他知道,即便突围回城,襄州也守不住了。
朝廷的催命符已经下达,他败了,回京也是死罪。
燕崇推开副將,举起手中的长刀,仰天大笑。
“大齐的將领,只有战死沙场,没有临阵脱逃!”
燕崇独自一人,冲向了前方的敌军。几十桿长枪同时刺中了他的身体。
这位防守严密,本可將李元兴大军拖垮的老將,在朝廷的政治逼迫下,战死在襄州城外。
失去主將的大齐军队彻底崩溃。
士兵纷纷扔下武器投降。
四万大军,战死一万五千人,被俘两万人,仅有几千残兵逃散。
李元兴骑马在战场上巡视。
满地的尸体和断裂的兵器,昭示著这场战斗的惨烈。
他看著燕崇被长枪刺穿的尸体,下令士兵將其妥善收敛。
距离战场十里外的一处山丘上。
顾长安的马车停在山丘的最高处。
顾长安坐在车厢门口的横木上。
他没有看下方的战场,而是拿著一个小酒壶,仰起头,將清冽的黄酒缓缓倒入口中。
冷风吹拂著他的长髮。
他看著远处天边渐渐落下的夕阳。
“仗打贏了。燕崇死了。

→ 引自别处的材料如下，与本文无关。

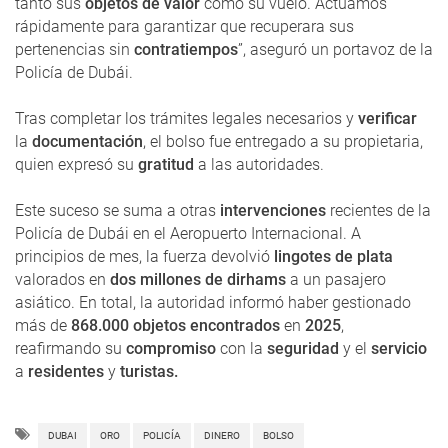
tanto sus
objetos de valor
como su vuelo. Actuamos
rápidamente para garantizar que recuperara sus
pertenencias sin
contratiempos
”, aseguró un portavoz de la
Policía de Dubái.
Tras completar los trámites legales necesarios y
verificar
la
documentación
, el bolso fue entregado a su propietaria,
quien expresó su
gratitud
a las autoridades.
Este suceso se suma a otras
intervenciones
recientes de la
Policía de Dubái en el Aeropuerto Internacional. A
principios de mes, la fuerza devolvió
lingotes de plata
valorados en
dos millones de dirhams
a un pasajero
asiático. En total, la autoridad informó haber gestionado
más de
868.000 objetos encontrados
en
2025
,
reafirmando su
compromiso
con la
seguridad
y el
servicio
a
residentes
y
turistas.
DUBAI
ORO
POLICÍA
DINERO
BOLSO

”
顾长安自言自语。
他知道,这场战役的胜利,不是因为李元兴的军队比燕崇更强。
而是因为大齐朝廷的腐朽与多疑。
他没有使用任何超乎常理的计谋,他只是利用了人性的弱点。
他將皇帝的猜忌无限放大,逼迫一个成熟的將领放弃了正確的战略,走向了灭亡的深渊。
在绝对的政治压力面前,再完美的军事防御也如同纸糊的一般。
李元兴的军队开始打扫战场,准备接收襄州城。
拿下襄州,通往大齐腹地的大门就彻底敞开了。
顾长安走回车厢內部,拉上棉毡的门帘,隔绝了外面的寒风。
他在软榻上躺下,闭上眼睛。
大齐的覆灭只是时间问题,接下来的中原大地,將迎来更加混乱的群雄割据。
他將继续跟隨著这支军队,在这片土地上,见证更多的死亡,更多的背叛。
以及新王朝在废墟上的建立。
马车在士兵的护卫下,缓缓向著襄州城的方向移动。
车轮碾压在干硬的泥土上,发出单调的声响。
战场的血腥味被风吹散,消失在无尽的歷史长河中。